Donald Fisher was walking around the new Jewish Community Center of San Francisco in 2004 when a blank wall caught his eye.
“This is a very white space,” he said. “Why don’t I give you a LeWitt?”
And just like that, the Gap founder, who had already given a $1 million gift to the JCCSF’s capital campaign, promised that an original painting by famous artist Sol LeWitt would adorn the wall.
And that was that. After Fisher contacted him, LeWitt designed an image for the JCC, and in May 2005, his crew came to San Francisco and painted the wall.
“What an incredibly generous gift that is so much a part of our building now,” said Lenore Naxon, then the development director and now the director of the JCCSF’s Eugene and Elinor Friend Center for the Arts.
Fisher, a major philanthropist and founder of the retail giant that made jeans a true fashion statement, died Sept. 27 after a long battle with cancer. The third-generation San Franciscan was 81.
“Don was one of the most generous people in our community,” said Warren Hellman, a fellow philanthropist and childhood friend.
The men knew each other “pretty much all our lives,” Hellman said, and became close friends when they were students at San Francisco’s Lowell High School.
“Don comes the closest of anybody I know to being a man for all seasons,” Hellman said. “He was a fantastic athlete, a very generous philanthropist and a tremendous family man.”
In 1969, after a successful career as a real estate developer, Fisher founded the Gap with his wife, Doris, after they had a frustrating experience at a store while trying to exchange a pair of jeans that didn’t fit. That year, the Fishers raised $63,000 to launch a jeans and music store on Ocean Avenue in San Francisco called “the Gap” (named for “the generation gap”).
Today, Gap Inc. includes such brands as Banana Republic and Old Navy and operates 3,100 stores in the United States, the United Kingdom, Canada, France, Japan and Ireland.

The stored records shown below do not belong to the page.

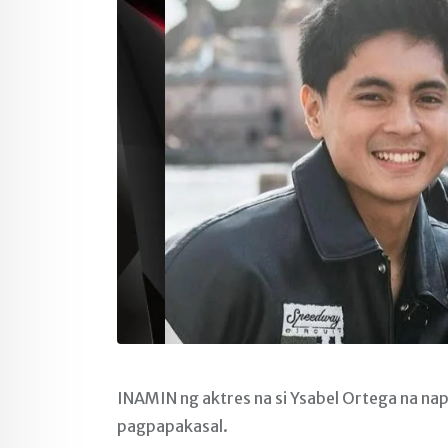
INAMIN ng aktres na si Ysabel Ortega na nap
pagpapakasal.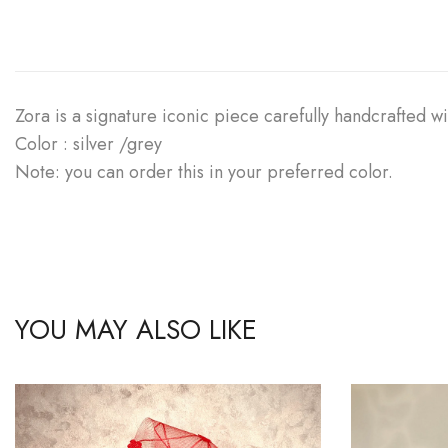
Zora is a signature iconic piece carefully handcrafted wit
Color : silver /grey
Note: you can order this in your preferred color.
YOU MAY ALSO LIKE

“He was a no-nonsense kind of person, which was probably why he was so successful in business — he’d move the conversation to the heart of the matter fairly rapidly,” said Rabbi Stephen Pearce of Congregation Emanu-El, where Donald and Doris became members in 1965. Each had attended Emanu-El as children.

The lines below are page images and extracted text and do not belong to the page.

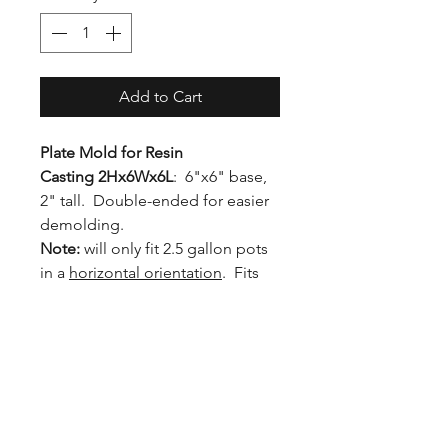
Add to Cart
Plate Mold for Resin
Casting 2Hx6Wx6L
: 6"x6" base,
2" tall. Double-ended for easier
demolding.
Note:
will only fit 2.5 gallon pots
in a
horizontal orientation
. Fits
standard 5-gallon pots in the
upright position.
Inner Dimensions: 2H x 6W x 6L
Outer Dimensions: 3.5H x 7.75W
x 8.5L
Diagonal Dimension: 11.25" (will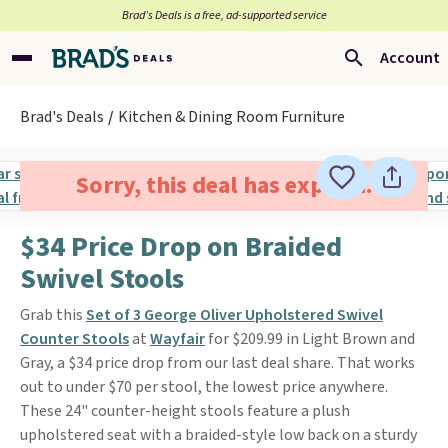
Brad’s Deals is a free, ad-supported service
Account
Brad's Deals
Kitchen & Dining Room Furniture
Sorry, this deal has expired.
$34 Price Drop on Braided
Swivel Stools
Grab this
Set of 3 George Oliver Upholstered Swivel
Counter Stools
at
Wayfair
for $209.99 in Light Brown and
Gray, a $34 price drop from our last deal share. That works
out to under $70 per stool, the lowest price anywhere.
These 24" counter-height stools feature a plush
upholstered seat with a braided-style low back on a sturdy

Although Fisher wasn’t a regular synagogue attendee, Pearce said, “he was a strong supporter of the congregation. He wanted to make sure it would be here for other people.”
Fisher was a longtime supporter of the S.F.-based Jewish Community Federation and Endowment Fund, and also gave much of his money to organizations and initiatives that supported public education and the arts.

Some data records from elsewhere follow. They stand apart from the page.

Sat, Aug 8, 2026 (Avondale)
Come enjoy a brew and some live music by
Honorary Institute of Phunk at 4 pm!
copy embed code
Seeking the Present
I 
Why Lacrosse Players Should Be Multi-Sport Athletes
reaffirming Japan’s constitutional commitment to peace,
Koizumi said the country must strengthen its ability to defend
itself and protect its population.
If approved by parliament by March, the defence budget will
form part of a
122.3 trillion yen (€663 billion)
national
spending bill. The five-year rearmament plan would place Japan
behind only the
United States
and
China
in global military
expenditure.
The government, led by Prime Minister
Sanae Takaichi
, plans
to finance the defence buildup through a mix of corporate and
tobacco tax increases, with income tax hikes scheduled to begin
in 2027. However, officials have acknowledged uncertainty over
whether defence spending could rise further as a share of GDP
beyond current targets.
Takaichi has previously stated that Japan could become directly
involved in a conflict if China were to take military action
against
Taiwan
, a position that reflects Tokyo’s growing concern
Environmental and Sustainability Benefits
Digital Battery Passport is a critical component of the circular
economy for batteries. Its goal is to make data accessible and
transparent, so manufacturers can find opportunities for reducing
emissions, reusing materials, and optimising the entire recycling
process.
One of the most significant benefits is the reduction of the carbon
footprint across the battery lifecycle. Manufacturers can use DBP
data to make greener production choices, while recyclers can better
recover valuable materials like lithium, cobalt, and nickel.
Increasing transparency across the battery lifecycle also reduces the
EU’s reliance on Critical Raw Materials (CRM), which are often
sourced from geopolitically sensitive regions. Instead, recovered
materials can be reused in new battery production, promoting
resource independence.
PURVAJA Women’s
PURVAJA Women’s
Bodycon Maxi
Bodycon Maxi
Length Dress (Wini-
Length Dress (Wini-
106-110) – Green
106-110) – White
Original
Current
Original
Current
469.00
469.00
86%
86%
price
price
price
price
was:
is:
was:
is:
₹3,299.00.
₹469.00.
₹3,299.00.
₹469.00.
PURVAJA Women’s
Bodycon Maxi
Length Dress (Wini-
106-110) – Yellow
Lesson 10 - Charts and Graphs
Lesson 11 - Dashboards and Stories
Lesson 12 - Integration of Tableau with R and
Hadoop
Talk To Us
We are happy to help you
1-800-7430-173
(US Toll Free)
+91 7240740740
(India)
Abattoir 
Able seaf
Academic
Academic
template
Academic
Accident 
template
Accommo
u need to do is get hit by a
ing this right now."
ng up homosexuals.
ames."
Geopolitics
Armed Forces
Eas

In 1977, the Fishers started the Gap Foundation to support the local communities where Gap Inc. does business. The foundation focuses on nonprofits that help underserved youth in developed countries learn the skills needed to build a career and a future, and women in developing countries build critical life and work skills.
The Fishers were charter funders of and continue to support the KIPP charter schools, a national network of free, open-enrollment, college-preparatory public schools in underserved communities. KIPP stands for the Knowledge is Power Program. Over the years, the Fishers gave $100 million to KIPP and to Teach for America.
Fisher also loved art. He commissioned “Cupid’s Span,” the 60-foot-high San Francisco sculpture of a red and yellow bow and arrow by Claes Oldenburg and Coosje van Bruggen. It has stood on the Embarcadero since 2002.
“He had an eye for beauty,” Pearce said.
Most recently, just before Fisher died, he and his wife agreed to give their 1,100-piece collection of contemporary art (valued by one expert to be worth nearly $1 billion) to the San Francisco Museum of Modern Art. A section of the Fisher Collection will be part of a MOMA exhibit scheduled to open next summer.
“He had one of the great, if not the greatest, privately owned modern art collections in the country,” Hellman said. “It is the ultimate charitable act that he has given it to the Museum of Modern Art.”
The Fishers’ children grew up involved in the JCCSF’s sports programs, and several of their grandchildren also participated in JCC sports. In fact, when Donald Fisher got his first tour of the new JCCSF — the one that led to the LeWitt painting — he was there to attend his grandson’s basketball game.
The Fishers were one of about 30 individuals and foundations to donate
$1 million or more to the JCCSF’s
$83 million capital campaign. The Fishers’ gift gave them the naming rights for the second-largest public space in the building, which is now called the Fisher Family Hall.
Fisher is survived by his wife, Doris; sons Bill, John and Bob; and 10 grandchildren. He is also survived by two brothers, Jim and Bob Fisher.
Memorial services were private. In lieu of flowers, the family asks that donations be made to the KIPP Foundation, 135 Main St., Suite 1700, San Francisco, CA 94105; and the Boys and Girls Clubs of San Francisco, 55 Hawthorne St., Suite 600, San Francisco, CA 94105.